The history of the Christmas tree

Many may know that putting up a tree for Christmas is a tradition, but did you ever wonder who started the tradition or when? I know that I have. Nobody is quite sure at first where it started, but eventually the word got out. The Germans were the ones who thought of putting up one of these Fir trees for Christmas. It’s argued that the Tallinn and Riga in 1510 claimed they were the first ones to put the tree up. They found a tree, cut it down and took it so they would have something for New Years to put up, but they weren’t actually the first ones.

The first tree was put up in a super market by a Christian women, but then eventually people started putting them in their homes after seeing them in the market. The actual story of how the tree came about and put in homes was when a Christian man, who was walking through the forest the night of Christmas Eve, saw one. He was looking in the sky and then came across a tree. He saw the stars through the branches and said it was a nice sighting and he loved it. He went home and told his children and wife all about it and how seeing the light through the branches of the trees reminded him of the sight of Jesus.

When people put their trees up they figured they needed something on it because the tree were just too plain. Tinsel was put on trees before any other decorations. Tinsel was much cheaper than actual real silver and lighter for the tree to hold. So, everyone used tinsel, which was thin strips of beaten silver. There are many folk stories on how tinsel was used and how it was created. A popular story is that on Christmas Eve night, a spider went on the tree and covered it in cobwebs, and, on Christmas morning, it turned into gold or silver tinsel. The things that supposedly change the web over night is believed to be the magic from Santa Claus on the special night.

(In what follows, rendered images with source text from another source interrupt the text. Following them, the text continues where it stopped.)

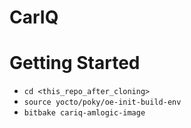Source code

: # CarIQ



# Getting Started
 * `cd <this_repo_after_cloning>`
 * `source yocto/poky/oe-init-build-env`
 * `bitbake cariq-amlogic-image`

The goose feather artificial tree was introduced to the Germans in the 1800’s. They did this because the real trees started to suffer mass destruction and some people didn’t like the scent given off  by the real tree either. The only problem about these tree’s were they weren’t that strong like the real ones. In the early 1900’s the Addis Brush Company, which makes toilet bowl brushes, used the same method and stronger material to make new artificial Christmas trees that would hold up more decorations, lights and ornaments. In the 1960’s artificial trees became popular in America.